Extra credit will be up to a maximum of 5 marks, and expected to be awarded to approximately 10 students. This credit will add to the course total.
If you would like to participate, copy
the agents/task3_agent.py file into a file
called agents/task4_agent.py, and as with the Task 3
agent, edit the move() function. As before, you are free
to define any other helper functions or classes as needed, and your
agent should follow the BaseAgent template described
above.
We congratulate Bheesetti Yaswanth Ram Kumar (23B1277) for winning the tournament by a clear margin. Below are two games of his agent against the one we provided for Task 3.
23b1277 plays black. |
23b1277 plays white. |
|---|
Unlike previous assignments, you have been given a free hand to design your agent for Microchess. Your report should include the following details for each of the agents you have developed.
Your report should be clear and informative, as it will help the TAs and instructor understand your design choices. The report, along with your code, may be examined to corroborate the results. Insufficient explanation may result in a loss of marks.
You do not have to write about your Task 4 entry in the report, although you are welcome to.
Organize your submission folder as shown below. For example, if your roll number is 22B1831,
your submission folder should be named 22B1831_submission and structured as follows:
Note that you must also include a references.txt file if you have referred to any resources while working on this assignment (see the section on Academic Honesty on the course web page).
Tar and Gzip the directory to produce a single compressed file named <your_roll_no>_submission.tar.gz, for example 22B1831_submission.tar.gz. If you are submitting any
additional files including parameters or weights, please include them in the extra_files/ directory and ensure that the file
size does not exceed 1MB. If extra libraries used then they should all be recorded in requirements.txt file with proper version numbers.
If you are submitting an entry for Task 4, also include the file agents/task4_agent.py.
The assignment is worth a total of 12 marks. Task 1 and Task 2 are each worth 3 marks, while Task 3 carries 4 marks. Marks for each task will be awarded based on your agent’s performance, considering the number of wins, losses, draws, and the time taken per move for each task. The remaining 2 marks are allocated for the report.
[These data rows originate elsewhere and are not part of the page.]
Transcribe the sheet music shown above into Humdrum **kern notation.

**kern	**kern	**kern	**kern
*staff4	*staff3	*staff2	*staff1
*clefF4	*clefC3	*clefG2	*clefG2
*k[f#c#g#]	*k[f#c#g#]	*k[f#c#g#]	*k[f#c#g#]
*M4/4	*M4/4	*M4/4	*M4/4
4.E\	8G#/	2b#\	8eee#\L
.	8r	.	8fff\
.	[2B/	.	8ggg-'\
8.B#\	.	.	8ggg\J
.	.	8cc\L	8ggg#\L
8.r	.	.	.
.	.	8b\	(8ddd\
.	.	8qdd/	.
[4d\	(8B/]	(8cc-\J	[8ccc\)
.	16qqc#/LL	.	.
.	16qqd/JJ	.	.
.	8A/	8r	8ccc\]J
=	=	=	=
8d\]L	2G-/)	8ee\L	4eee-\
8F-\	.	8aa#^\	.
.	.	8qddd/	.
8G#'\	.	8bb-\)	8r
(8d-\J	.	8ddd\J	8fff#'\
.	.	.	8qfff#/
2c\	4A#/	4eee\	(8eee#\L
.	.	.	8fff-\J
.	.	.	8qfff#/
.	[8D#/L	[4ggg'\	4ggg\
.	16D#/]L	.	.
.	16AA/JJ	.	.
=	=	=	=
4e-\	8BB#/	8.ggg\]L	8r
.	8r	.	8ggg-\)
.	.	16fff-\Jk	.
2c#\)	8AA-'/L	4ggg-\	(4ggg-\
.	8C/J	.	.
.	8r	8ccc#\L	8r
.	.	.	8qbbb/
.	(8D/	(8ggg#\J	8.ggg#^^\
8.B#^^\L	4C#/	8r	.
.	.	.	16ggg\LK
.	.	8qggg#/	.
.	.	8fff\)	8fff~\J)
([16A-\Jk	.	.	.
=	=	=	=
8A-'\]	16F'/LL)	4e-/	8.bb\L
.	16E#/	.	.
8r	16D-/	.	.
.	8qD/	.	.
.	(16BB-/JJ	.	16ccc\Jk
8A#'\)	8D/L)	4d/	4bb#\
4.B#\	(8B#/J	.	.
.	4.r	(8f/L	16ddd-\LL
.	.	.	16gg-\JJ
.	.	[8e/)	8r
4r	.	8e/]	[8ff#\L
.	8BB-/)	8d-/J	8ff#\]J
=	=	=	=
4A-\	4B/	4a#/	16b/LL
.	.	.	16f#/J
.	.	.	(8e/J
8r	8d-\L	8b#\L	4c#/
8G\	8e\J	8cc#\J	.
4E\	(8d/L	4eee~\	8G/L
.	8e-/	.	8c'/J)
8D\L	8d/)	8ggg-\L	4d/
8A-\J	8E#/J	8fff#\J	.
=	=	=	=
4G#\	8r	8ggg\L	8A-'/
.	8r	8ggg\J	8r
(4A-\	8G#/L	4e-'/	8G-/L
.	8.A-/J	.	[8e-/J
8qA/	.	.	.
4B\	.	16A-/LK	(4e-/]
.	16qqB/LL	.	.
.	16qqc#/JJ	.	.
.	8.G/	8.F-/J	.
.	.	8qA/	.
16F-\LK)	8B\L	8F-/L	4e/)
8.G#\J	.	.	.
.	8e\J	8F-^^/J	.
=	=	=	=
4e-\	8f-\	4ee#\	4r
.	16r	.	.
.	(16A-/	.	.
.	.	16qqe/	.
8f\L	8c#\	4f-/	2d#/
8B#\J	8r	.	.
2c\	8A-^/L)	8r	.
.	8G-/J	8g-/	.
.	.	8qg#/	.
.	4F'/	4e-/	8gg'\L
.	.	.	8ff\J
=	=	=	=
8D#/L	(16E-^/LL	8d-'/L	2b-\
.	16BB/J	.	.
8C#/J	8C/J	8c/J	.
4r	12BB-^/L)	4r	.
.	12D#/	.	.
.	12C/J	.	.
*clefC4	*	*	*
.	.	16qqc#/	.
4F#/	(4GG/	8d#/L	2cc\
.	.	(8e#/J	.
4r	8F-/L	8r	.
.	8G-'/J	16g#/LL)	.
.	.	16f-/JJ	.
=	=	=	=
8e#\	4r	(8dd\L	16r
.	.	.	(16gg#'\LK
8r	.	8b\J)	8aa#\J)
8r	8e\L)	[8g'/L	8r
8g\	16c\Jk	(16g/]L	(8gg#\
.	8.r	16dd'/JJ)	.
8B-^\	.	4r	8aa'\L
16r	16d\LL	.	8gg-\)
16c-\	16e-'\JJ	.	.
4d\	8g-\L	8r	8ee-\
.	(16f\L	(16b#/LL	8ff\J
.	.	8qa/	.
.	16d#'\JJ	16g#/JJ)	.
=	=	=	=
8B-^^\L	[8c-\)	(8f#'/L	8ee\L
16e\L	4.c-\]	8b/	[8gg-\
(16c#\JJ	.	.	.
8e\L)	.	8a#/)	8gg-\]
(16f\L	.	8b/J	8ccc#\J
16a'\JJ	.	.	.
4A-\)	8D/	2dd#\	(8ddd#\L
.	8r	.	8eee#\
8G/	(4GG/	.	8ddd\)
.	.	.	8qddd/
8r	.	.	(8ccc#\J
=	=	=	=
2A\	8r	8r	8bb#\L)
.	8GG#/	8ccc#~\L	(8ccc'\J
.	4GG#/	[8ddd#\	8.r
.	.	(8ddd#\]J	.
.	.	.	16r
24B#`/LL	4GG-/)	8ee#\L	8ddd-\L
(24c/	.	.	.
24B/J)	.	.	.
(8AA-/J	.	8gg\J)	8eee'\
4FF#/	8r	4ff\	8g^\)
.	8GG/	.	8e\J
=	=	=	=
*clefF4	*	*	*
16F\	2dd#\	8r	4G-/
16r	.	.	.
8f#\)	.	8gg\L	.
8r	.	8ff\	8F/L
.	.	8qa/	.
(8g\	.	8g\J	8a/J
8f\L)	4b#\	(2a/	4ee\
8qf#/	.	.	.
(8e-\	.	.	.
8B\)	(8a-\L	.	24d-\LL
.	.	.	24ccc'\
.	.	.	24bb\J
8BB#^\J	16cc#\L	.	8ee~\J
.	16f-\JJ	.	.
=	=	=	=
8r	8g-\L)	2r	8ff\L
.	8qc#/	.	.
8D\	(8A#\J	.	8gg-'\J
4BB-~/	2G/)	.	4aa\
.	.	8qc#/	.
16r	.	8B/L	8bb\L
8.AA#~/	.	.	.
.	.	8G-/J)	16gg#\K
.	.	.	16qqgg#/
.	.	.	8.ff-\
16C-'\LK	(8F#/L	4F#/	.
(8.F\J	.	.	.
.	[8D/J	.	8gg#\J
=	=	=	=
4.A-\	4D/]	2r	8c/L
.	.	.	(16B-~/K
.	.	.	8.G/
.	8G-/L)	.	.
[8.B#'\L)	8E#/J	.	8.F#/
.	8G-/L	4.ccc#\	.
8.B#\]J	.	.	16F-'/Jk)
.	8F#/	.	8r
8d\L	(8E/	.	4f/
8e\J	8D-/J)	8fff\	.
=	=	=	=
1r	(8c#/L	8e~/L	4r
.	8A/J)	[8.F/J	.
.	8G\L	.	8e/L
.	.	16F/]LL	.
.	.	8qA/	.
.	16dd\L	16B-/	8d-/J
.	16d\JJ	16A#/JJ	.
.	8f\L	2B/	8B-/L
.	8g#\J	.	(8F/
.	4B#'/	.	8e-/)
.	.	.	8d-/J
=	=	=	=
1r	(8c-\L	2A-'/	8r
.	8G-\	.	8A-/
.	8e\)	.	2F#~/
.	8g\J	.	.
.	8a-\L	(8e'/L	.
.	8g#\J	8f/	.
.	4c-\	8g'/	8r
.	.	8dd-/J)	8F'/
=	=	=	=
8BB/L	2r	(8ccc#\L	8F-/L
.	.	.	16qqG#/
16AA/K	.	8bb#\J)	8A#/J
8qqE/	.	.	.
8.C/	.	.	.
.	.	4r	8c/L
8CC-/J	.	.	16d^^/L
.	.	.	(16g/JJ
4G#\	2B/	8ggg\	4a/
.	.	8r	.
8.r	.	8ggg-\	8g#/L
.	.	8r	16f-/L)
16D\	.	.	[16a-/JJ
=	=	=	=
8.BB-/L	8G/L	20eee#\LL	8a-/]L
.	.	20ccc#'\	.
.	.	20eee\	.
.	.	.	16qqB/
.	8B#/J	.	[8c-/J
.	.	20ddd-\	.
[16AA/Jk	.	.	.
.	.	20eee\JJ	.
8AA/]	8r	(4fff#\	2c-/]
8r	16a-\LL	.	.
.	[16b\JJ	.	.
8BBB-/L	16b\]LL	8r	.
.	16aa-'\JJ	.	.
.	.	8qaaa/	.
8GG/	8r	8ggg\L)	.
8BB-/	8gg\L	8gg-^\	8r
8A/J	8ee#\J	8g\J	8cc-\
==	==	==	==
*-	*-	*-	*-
Your submission is due by 11.59 p.m., Wednesday, November 5. Finish working on your submission well in
advance, keeping enough time to test your code,
compile the results, and upload to Moodle.
Your submission will not be evaluated (and will be given a score of zero) if it is not uploaded to
Moodle by the deadline. Do not send your code
to the instructor or TAs through any other channel. Requests to evaluate late submissions will not be
entertained.
Your submission will receive a score of zero if your code does not execute using the given python
virtual environment. To make sure you have
uploaded the right version, download it and check after submitting (but well before the deadline, so you
can handle any contingencies
before the deadline lapses).
You are expected to comply with the rules laid out in the "Academic Honesty" section on the course web
page, failing which you are liable to
be reported for academic malpractice.